Virgil repeated his line about not thinking anything in particular, but she wasn’t buying it: “Bull-hockey, you think he did it. So do I. I told my sister that, right after Ag got killed. I said, ‘That’s really pretty convenient for Dicky, isn’t it?’ Everybody knows she had money.”

“What do people in the bar think?”

She looked over her shoulder at the people around the table, and then came back and said, “They think the same thing as I do. It’s pretty convenient. Dick doesn’t get on with his old man. Surprised he wasn’t murdered. The old man, I mean.”

They talked for a few more minutes, and when Virgil wouldn’t give her any inside information on the case, she went back to the pool table. Virgil paid for Morton’s beer, walked back to the motel. An informal strategy meeting was going on in the breakfast area, a bunch of cops arguing about the best way to run down Sharp and Welsh. The wrangling was only semi-serious, fueled with alcohol.
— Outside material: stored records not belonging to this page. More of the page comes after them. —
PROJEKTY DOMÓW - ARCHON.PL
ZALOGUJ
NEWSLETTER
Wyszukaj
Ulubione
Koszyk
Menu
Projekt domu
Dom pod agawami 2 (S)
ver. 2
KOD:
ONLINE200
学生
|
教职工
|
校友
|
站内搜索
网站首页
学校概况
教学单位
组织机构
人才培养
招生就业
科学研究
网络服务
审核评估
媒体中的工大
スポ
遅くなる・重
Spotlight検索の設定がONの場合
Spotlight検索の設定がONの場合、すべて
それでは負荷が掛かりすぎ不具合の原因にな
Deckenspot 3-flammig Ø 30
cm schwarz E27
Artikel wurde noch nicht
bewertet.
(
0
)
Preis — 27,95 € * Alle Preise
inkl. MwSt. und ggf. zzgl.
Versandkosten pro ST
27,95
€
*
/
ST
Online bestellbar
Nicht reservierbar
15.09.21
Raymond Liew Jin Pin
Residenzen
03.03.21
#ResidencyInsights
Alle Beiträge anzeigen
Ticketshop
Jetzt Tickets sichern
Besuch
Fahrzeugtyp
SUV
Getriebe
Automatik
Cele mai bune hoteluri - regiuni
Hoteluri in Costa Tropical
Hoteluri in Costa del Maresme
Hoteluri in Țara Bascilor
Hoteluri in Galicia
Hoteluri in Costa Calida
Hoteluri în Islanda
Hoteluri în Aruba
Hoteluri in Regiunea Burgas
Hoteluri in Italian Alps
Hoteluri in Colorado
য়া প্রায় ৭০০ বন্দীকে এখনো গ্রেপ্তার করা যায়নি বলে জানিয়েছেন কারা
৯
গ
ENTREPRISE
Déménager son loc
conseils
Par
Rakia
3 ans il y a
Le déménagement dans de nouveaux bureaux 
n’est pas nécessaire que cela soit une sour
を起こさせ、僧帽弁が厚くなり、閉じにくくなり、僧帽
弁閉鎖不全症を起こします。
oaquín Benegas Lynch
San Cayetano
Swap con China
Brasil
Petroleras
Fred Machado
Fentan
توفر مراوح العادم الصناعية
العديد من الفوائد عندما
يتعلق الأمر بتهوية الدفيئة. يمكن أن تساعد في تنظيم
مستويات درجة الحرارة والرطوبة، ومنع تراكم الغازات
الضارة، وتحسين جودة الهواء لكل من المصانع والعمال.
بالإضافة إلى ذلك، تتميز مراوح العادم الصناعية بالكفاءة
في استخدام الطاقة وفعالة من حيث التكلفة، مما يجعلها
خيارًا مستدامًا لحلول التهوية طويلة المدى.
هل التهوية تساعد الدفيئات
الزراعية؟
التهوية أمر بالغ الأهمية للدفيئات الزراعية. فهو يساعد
Virgil sat with Jenkins and Shrake, filled them in on his ideas about Dick Murphy, and told them about his conversation with Morton the defenestrator. They agreed to meet the next morning at eight o’clock.

Duke had been sitting with a bunch of deputies, looking tired, and before he left he came over and said, “We’ve got a bunch of guys laying back in the weeds, to see if they try to sneak out of the search area.”